RE: [PATCH] mm,hwpoison: return -EBUSY when page already poisoned

From: Luck, Tony
Date: Wed Mar 03 2021 - 13:25:13 EST


> For error address with sigbus, i think this is not an issue resulted by the patch i post, before my patch, the issue is already there.
> I don't find a realizable way to get the correct address for same reason --- we don't know whether the page mapping is there or not when
> we got to kill_me_maybe(), in some case, we may get it, but there are a lot of parallel issue need to consider, and if failed we have to fallback
> to the error brach again, remaining current code may be an easy option;

My RFC patch from yesterday removes the uncertainty about whether the page is there or not. After it walks the page
tables we know that the poison page isn't mapped (note that patch is RFC for a reason ... I'm 90% sure that it should
do a bit more that just clear the PRESENT bit).

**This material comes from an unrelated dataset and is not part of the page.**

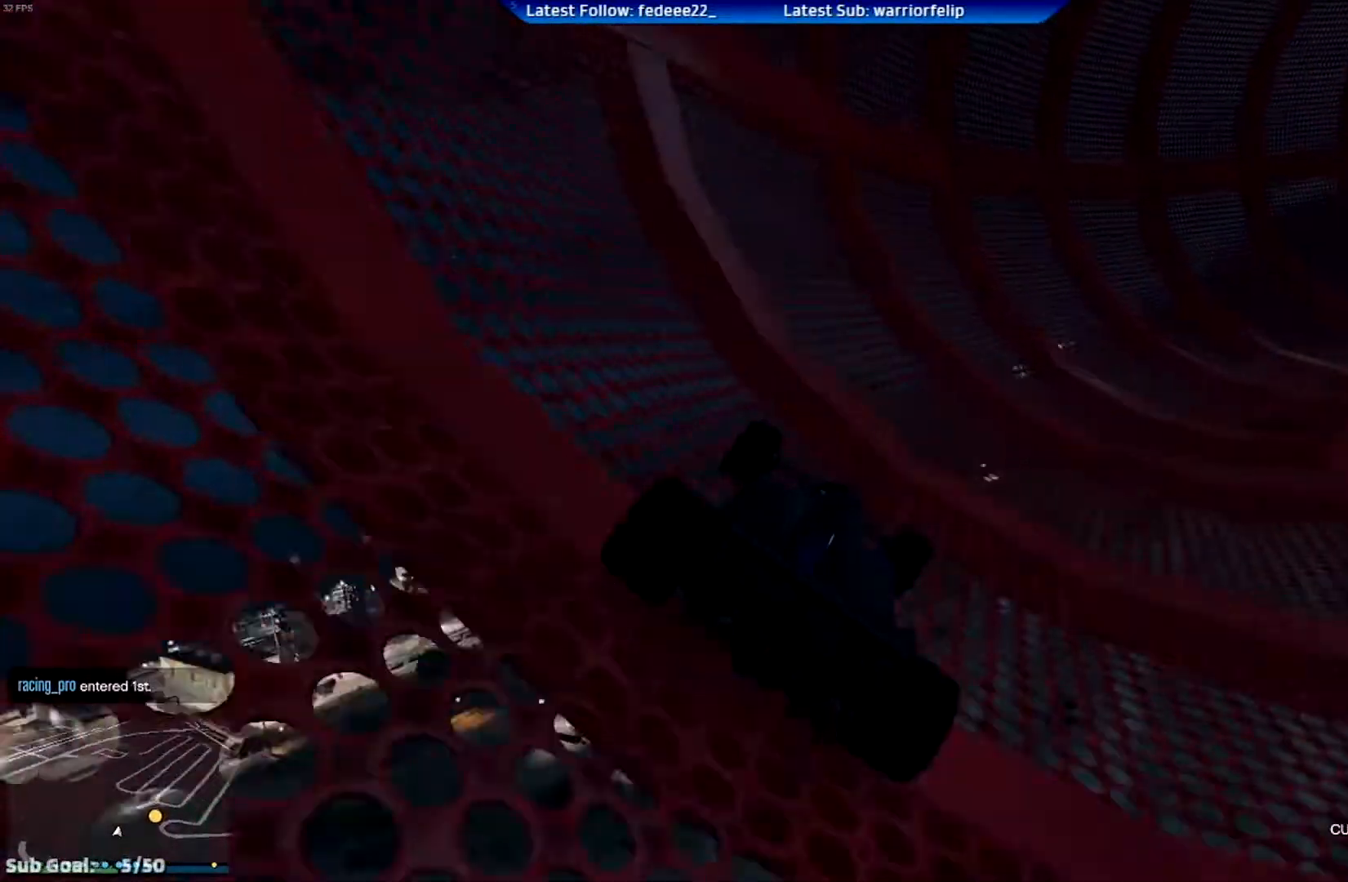
{"buttons": ["R2"], "left_stick": "center", "right_stick": "center", "events": [[233, "left_stick", "right"], [367, "left_stick", "center"]]}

So perhaps memory_failure() has queued a SIGBUS for this task, if so, we take it when we return from kill_me_maybe()

If not, we will return to user mode and re-execute the failing instruction ... but because the page is unmapped we will take a #PF

The x86 page fault handler will see that the page for this physical address is marked HWPOISON, and it will send the SIGBUS
(just like it does if the page had been removed by an earlier UCNA/SRAO error).

At least that's the theory.

-Tony